Dans Le regard féminin, une révolution à l’écran, Iris Brey nous livre un essai passionnant sur le female gaze et l’importance de multiplier les regards féminins au cinéma.
Le terme male gaze a été théorisé en 1975 par Laura Mulvey, une critique et réalisatrice britannique, dans son article Plaisir visuel et cinéma narratif. C’est l’idée que toutes cultures visuelles dominantes (cinéma, jeu vidéo, publicité, magazine, etc.) imposeraient au public d’adopter la perspective (ou regard) d’un homme hétérosexuel. Grâce au concept freudien de scopophilie (le désir de posséder l’autre par le regard), elle en explique les conséquences : la femme observée par ce regard masculin est déshumanisée et sexualisée.
C’est la théorie que reprend Iris Brey pour réfléchir à son tour à la notion opposée : celui de female gaze, en y ajoutant une notion phénoménologique du philosophe Merleau-Ponty.
« L’importance du corps au cinéma a ainsi souvent été ignorée, jusqu’à ce que, dans les années 1990 et 2000, dans la lignée de la philosophie phénoménologique de Merleau-Ponty, des penseuses élaborent un nouveau cadre théorique où l’expérience vécue entre les spectateur.trice.s et le film est au cœur d’un échange.
Ma découverte de l’approche phénoménologique du cinéma m’a libérée d’un poids en me permettant de ne plus réfléchir aux films en fonction de l’identification spectatorielle classique, mais en considérant que regarder est avant tout une expérience incarnée où le corps joue un rôle fondamental. »
L’autrice développe donc dans son essai les différents aspects du female gaze, comment il se caractérise, comment certains réalisateurs s’en servent pour exprimer le désir de leur personnage féminin, en analysant par exemple la mise en scène de Jane Campion dans La leçon de piano ou encore l’invention du gros plan par Alice Guy, pionnière du cinéma.
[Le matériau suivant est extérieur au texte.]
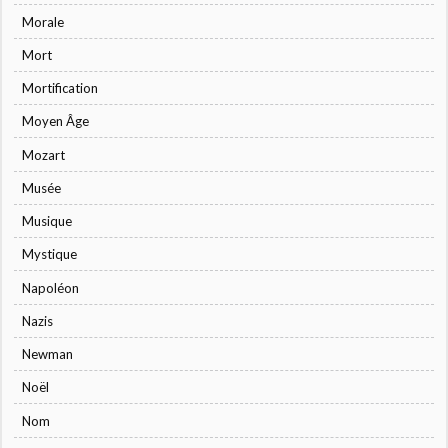
Morale
Mort
Mortification
Moyen Âge
Mozart
Musée
Musique
Mystique
Napoléon
Nazis
Newman
Noël
Nom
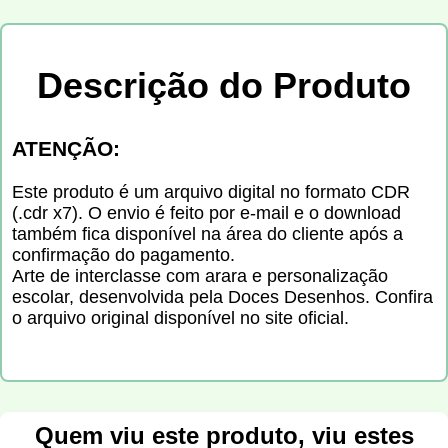
Descrição do Produto
ATENÇÃO:
Este produto é um arquivo digital no formato CDR
(.cdr x7). O envio é feito por e-mail e o download
também fica disponível na área do cliente após a
confirmação do pagamento.
Arte de interclasse com arara e personalização
escolar, desenvolvida pela Doces Desenhos. Confira
o arquivo original disponível no site oficial.
Quem viu este produto, viu estes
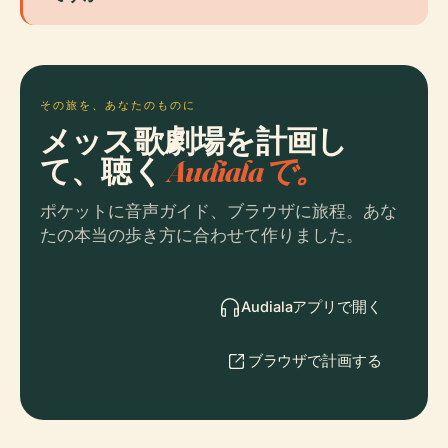
その旅を、あなたのものに
メッス歌劇場を計画し
て、聴く
Audialaで。
ポケットに音声ガイド、ブラウザに旅程。あな
たの本当の歩き方に合わせて作りました。
Audialaアプリで開く
ブラウザで計画する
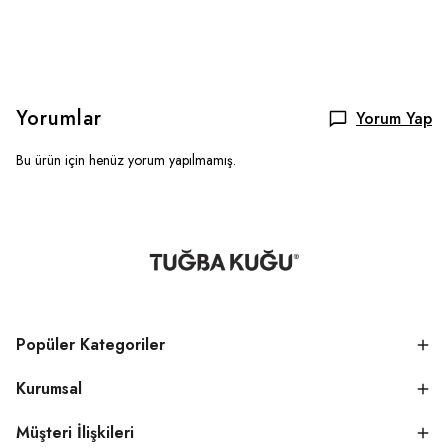
Yorumlar
Yorum Yap
Bu ürün için henüz yorum yapılmamış.
Popüler Kategoriler
Kurumsal
Müşteri İlişkileri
Mais aussi comment ce nouveau regard permet de montrer un nouveau point de vue sur l’expérience féminine au cinéma, en s’éloignant de la sexualisation à outrance du corps féminin ; en montrant comment une scène de viol, filmée de façon perverse et érotisante sous un regard masculin, peut se transformer en expérience nouvelle et plus proche de la vérité en adoptant un regard féminin.
Ce livre permet de mettre en lumière le gouffre présent entre un regard « phallocentré » et destiné à un public masculin ou tout du moins destiné à coller à ses désirs et le cruel manque d’expériences féminines, de cinéma féminin (fait par un homme ou une femme) dans cette industrie où les hommes occupent une place majoritaire. En France, en 2019, seulement 21% de femmes ont occupé des postes haut placés dans l’industrie du cinéma. Et seulement 1 % de femmes non blanches.
Cet accablant constat devrait nous faire réfléchir à la place des femmes dans la société, au regard majoritairement dominant de l’homme cis(genre) blanc et aux effets néfastes que cela produit.
Merci donc à Iris Brey de nous offrir un nouveau regard et des pistes de réflexions qui pourraient permettre au 7ème art de se renouveler et d’élargir ses horizons.